I'm no sci-fi buff but I'm so glad I picked this one up. The level of sci-fictionality is just about right - sufficient to justify the technology required but in no sense fanciful. Basically it's a fairly straightforward killer chase enlivened with three-dimensional characters with real emotions and, of course, the compulsive Dr Westfield. Filmicly I thought Blade Runner. Fictionally I was put in mind of Stephen King's Bachman books.
MacBride-without-the-B's latest book is out. Birthdays for the Dead is another stand-alone novel, contemporary this time and set, at least partially, in Aberdeen, but without McRae and the other regulars. It's a must-read for me.
Friday, 14 September 2012
Shatter the Bones - Stuart MacBride
This is the seventh in the Logan McRae series, featuring an Aberdonian detective sergeant. Joining the series so late I find all the continuing characters fully rounded and full of interesting idiosyncracies - Logan's relationship to his DI's baby daughter, for instance. At heart, though, it's a police procedural and as fine an example of Tartan Noir as you're ever likely to meet.

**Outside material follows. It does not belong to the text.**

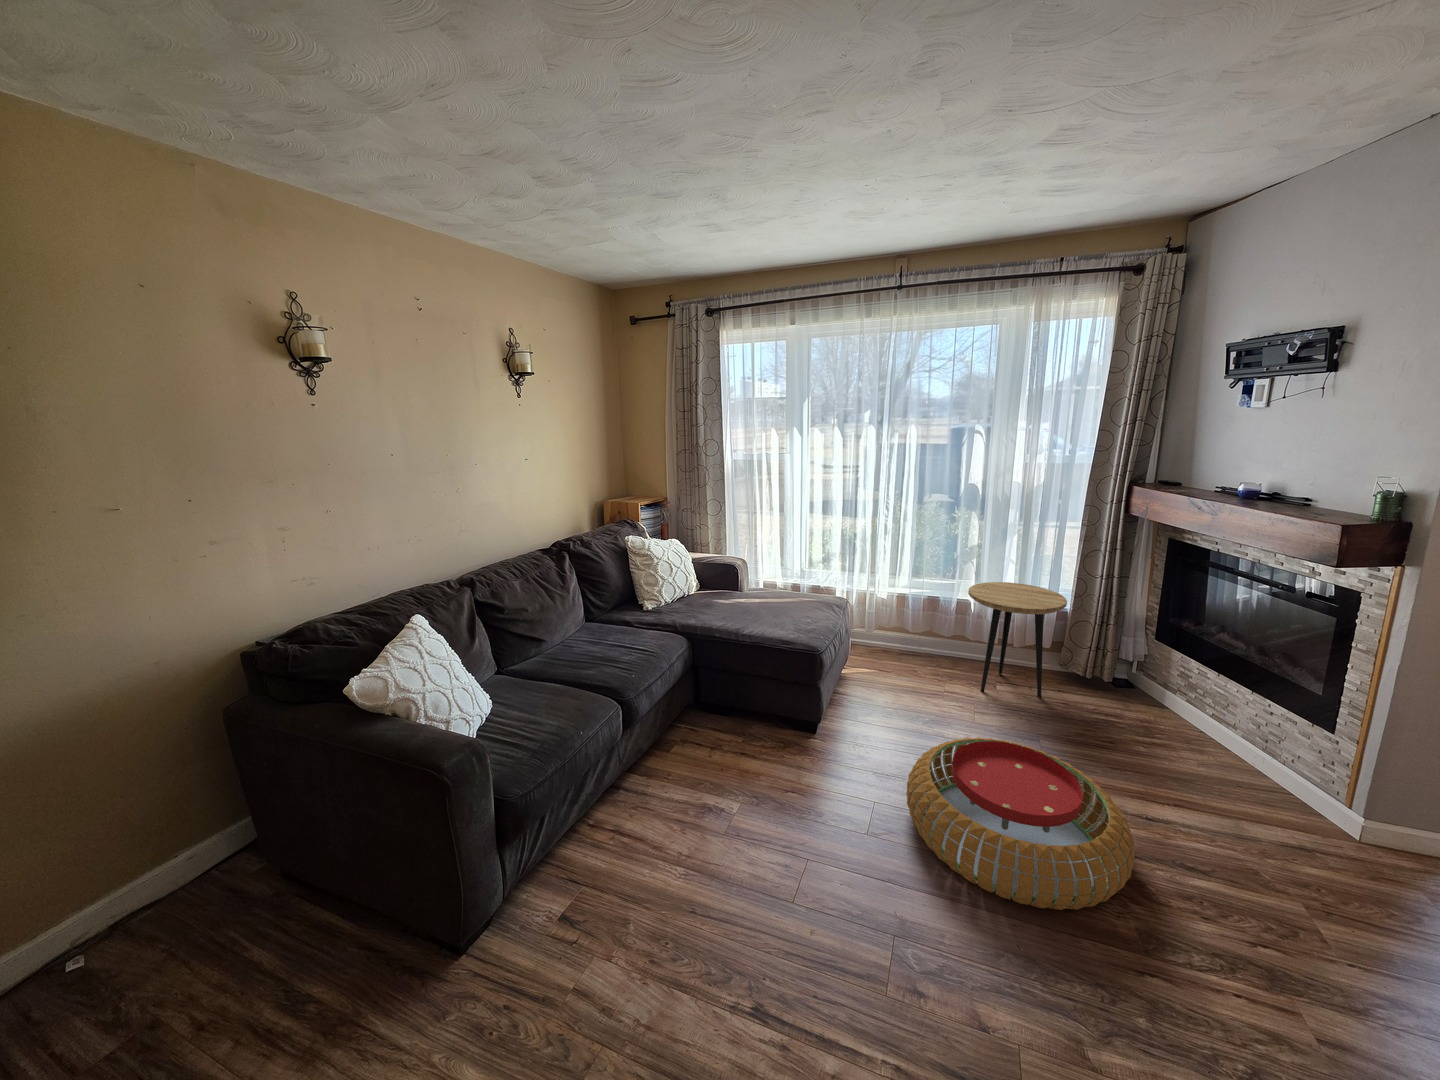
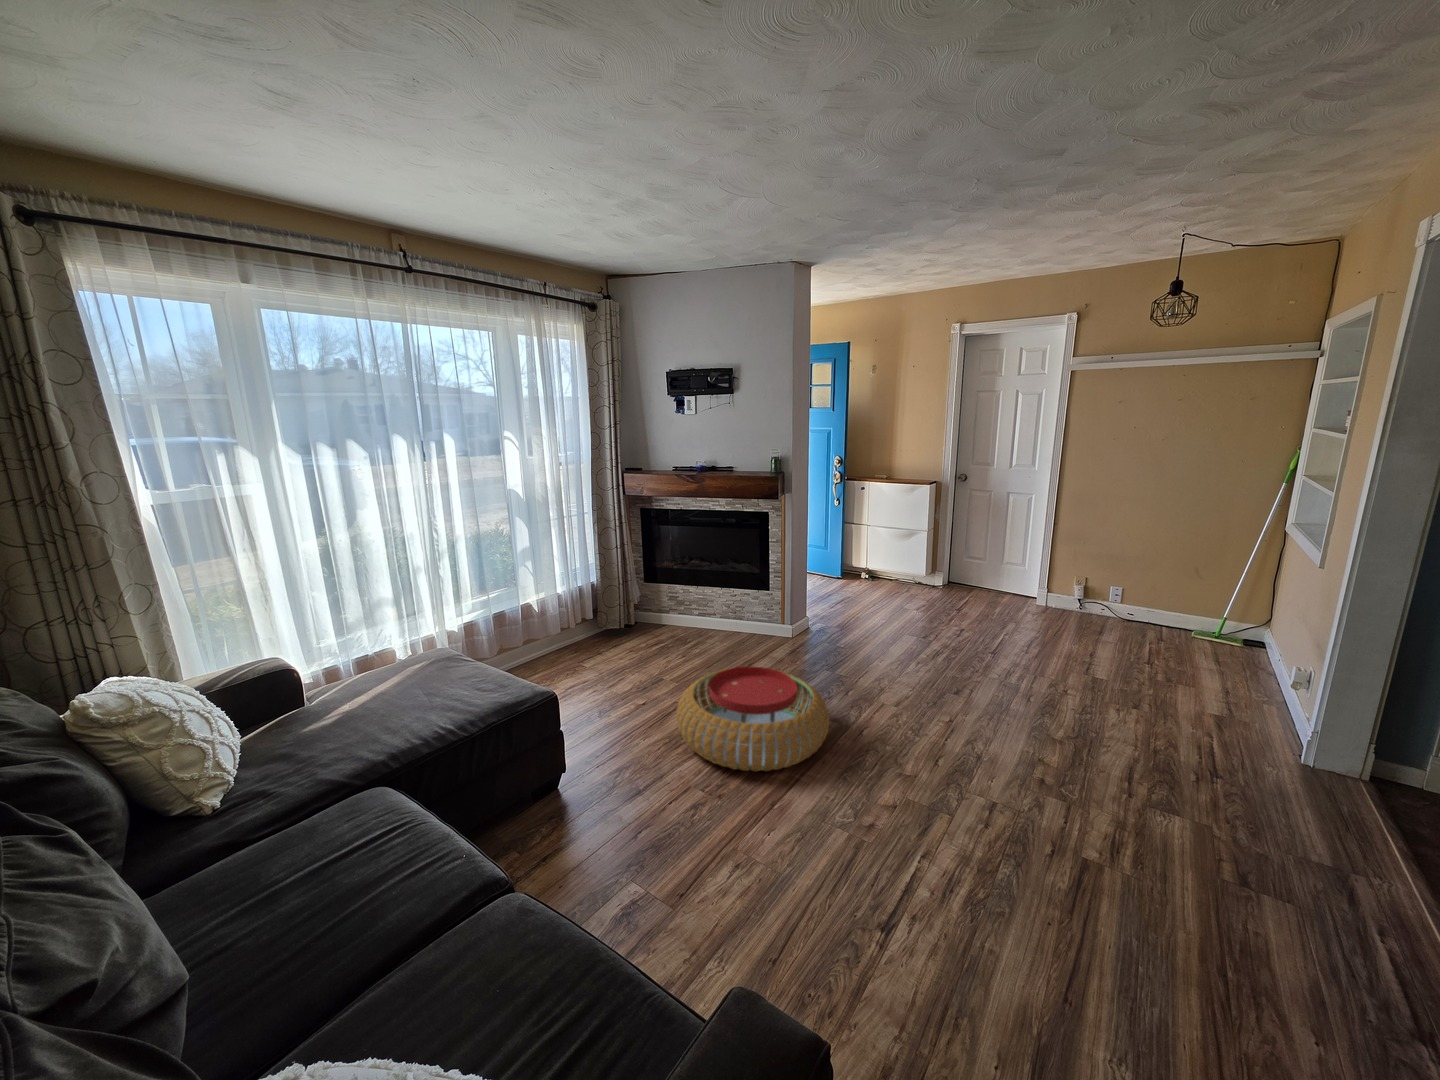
side table: present [968,582,1067,697] -> none [547,565,628,674]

Reality show infant prodigy Jenny and her fame-seeking mother have been kidnapped. The Grampian Police have no clues to go on and no suspects. They have to do it the hard way. Then there's drug-dealing Shuggie and his girlfriend, skanky Tanya. Shuggie is being pursued by debt collectors with unusual enforcement techniques, and Tanya gets herself kidnapped but nobody cares. The papers are all full of guff about pretty Jen and pretty Alison, except for one newshound who scents a stitch-up.
Great plot, very 2012 in its themes, with just enough Aberdonian wisecracks to flavour the prose. A crime writer to follow.